Born at the turn of the twentieth century in Glen Arbor, near the dunes of Northern Michigan, young Belle is the first child of a gruff stove works boss and a crippled mother who weaned Belle on the verse of Emily Dickenson. When a natural disaster results in her mother’s death and nearly takes the life of her younger brother Pip, Belle creates a fierce, almost ecstatic farewell song. Thus begins her journey to compose a perfect Goodbye to Mama.
At 21, Belle ventures south to Ann Arbor for university, with teenaged Pip in tow. There, she befriends Robert Frost, Ted Roethke and Wystan Auden and finds that her poetry stands alongside theirs, and even with that of her hero, Dickinson. Her lyrics capture the sounds, sights, and rhythms of the changing seasons in the northern forests, amidst the rolling dunes by the shores of the Great Lake.
Despite the peace she finds, Belle also struggles in both homes. Up north, she battles her father who thinks a woman can’t run the family business; and clashes against developers who would scar the natural landscape. In Ann Arbor, she challenges the status quo of academic pedants and chauvinists.
Belle’s narrative brings these two places to life in their historic context: a growing Midwestern town driven by a public university, striving for greatness; and a rural peninsula seeking prosperity while preserving its natural heritage. Through the Roaring Twenties, the Great Depression, World War II, and the Post-War Boom, Belle’s story is hard to put down. Her voice and songs will be even harder to forget.
About the Author
For more than 70 years Paul Dimond has split most of his time between Ann Arbor, home of the University of Michigan, and Glen Arbor, amidst Sleeping Bear Dunes National Lakeshore.
Prior to researching and writing The Belle of Two Arbors, Paul Dimond served as the Director of the Lawyers Committee for Civil Rights under Law, tried several major race cases that challenged a divided Supreme Court, became a Professor Law, and served as Special Assistant to President Clinton for Economic Policy. He has also practiced law, chaired a national real estate firm and continues to spend his time between his two Arbors. Currently, he works on behalf of several non-profits in Michigan so the heart of the Great Lakes can once again become a thriving home for fresh water and fresh ideas.
Dimond is the author of numerous articles and three books on policy, law and history, including Beyond Busing, recipient of the Ralph J. Bunche Book of the Year in 1986, as well as the author of three novels, including the youth title North Coast Almanac.
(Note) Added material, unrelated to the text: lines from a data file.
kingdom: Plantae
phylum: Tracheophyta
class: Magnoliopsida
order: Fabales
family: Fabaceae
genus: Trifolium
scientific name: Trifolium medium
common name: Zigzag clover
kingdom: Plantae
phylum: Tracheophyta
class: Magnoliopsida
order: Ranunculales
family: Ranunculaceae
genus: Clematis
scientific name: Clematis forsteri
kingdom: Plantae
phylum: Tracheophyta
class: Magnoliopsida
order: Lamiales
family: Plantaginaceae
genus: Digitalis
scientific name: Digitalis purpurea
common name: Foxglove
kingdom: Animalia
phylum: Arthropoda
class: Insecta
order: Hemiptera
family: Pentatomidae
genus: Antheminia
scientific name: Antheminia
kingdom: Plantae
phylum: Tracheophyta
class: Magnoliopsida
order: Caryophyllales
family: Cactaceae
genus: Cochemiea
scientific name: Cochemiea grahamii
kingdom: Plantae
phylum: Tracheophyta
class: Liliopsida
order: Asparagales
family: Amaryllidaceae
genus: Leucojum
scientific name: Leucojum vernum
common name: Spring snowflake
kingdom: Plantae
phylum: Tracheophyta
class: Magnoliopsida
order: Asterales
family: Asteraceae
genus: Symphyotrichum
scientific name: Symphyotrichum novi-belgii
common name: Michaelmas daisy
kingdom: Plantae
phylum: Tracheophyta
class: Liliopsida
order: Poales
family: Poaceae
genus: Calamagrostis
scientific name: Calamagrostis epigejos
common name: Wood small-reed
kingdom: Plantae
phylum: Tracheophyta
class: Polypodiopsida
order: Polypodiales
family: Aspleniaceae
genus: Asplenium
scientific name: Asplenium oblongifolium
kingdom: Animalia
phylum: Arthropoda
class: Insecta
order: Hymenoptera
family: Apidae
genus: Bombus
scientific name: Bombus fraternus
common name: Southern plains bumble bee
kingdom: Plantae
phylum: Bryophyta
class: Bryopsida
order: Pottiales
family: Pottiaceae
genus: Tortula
He is an alumnus of Amherst College and the University of Michigan Law School.
Martha (Marty) Buhr Grimes, a lifelong resident of Ann Arbor, also summered at her family cottage up north near Lake Michigan. She taught English, creative writing and poetry at secondary schools for 24 years, co-authored Summerskills language arts workbooks, and shared many hundreds of poems with her Paper Kite poetry group. Marty earned a BA in English and an MA in English and Education from the University of Michigan.